By: Laura Walton AFC®
The saying’s origin is disputed. With a history of invasion, starvation and mass emigration, some say it mocks Ireland’s history of adversity. Or it may go back to California Gold Rush days when many fortunes were made by miners who happened to be Irish.
It may have been a derogatory term suggesting dumb luck but I’m guessing the Irish miners made their own luck. After all, those who survived a history of starvation and emigration had to be hard workers and super motivated.
Which brings us to “How Luck Happens: Using the Science of Luck to Transform Work, Love and Life,” a recently published book by Janice Kaplan and Barnaby Marsh.
These authors believe that luck is a combination of random chance, talent and hard work. They suggest four ways to make your own luck in a recent Wall Street Journal article:
Pay attention: I’ve seen this play out with goal setting. If you take the time to commit your goals to writing and flesh out an action plan to achieve them, it’s uncanny how opportunities then seem to present themselves – opportunities that you might have overlooked had you not been looking for ways to achieve your goals.
Get off the standard path: How many successful ideas were thought of as “too out there” by others? The article cites the success of American Idol after most network executives wouldn’t take a meeting to hear it pitched.
Change the odds: In the spirit of every failure bringing you closer to a success, the more attempts you make, the greater likelihood of a win. I’m thinking this was the key for the Irish miners.
Think yourself lucky: Sheer optimism is a key ingredient. It allows you to see failures as opportunities. The placebo effect of believing in yourself is powerful, helping you to push through obstacles and “make your own luck”.

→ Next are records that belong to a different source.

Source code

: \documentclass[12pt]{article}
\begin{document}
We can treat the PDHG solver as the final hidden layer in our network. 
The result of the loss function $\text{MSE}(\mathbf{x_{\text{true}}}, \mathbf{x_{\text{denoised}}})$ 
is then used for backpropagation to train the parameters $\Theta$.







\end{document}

Sometimes luck is just about being in the right place at the right time. We say “a rising tide lifts all boats” to describe speculators who make money in a rising market. Warren Buffett observed that “only when the tide goes out do you discover who’s been swimming naked” to suggest a speculator’s run of luck was just that, luck, not talent or hard work.
This concept goes way back. Roman philosopher Seneca (ca. 4 BC – 65 AD) said “Luck is what happens when preparation meets opportunity.” Need I say that financial security is a lot about preparation meeting opportunity.
Happy St. Patrick’s Day – go out and make your own luck!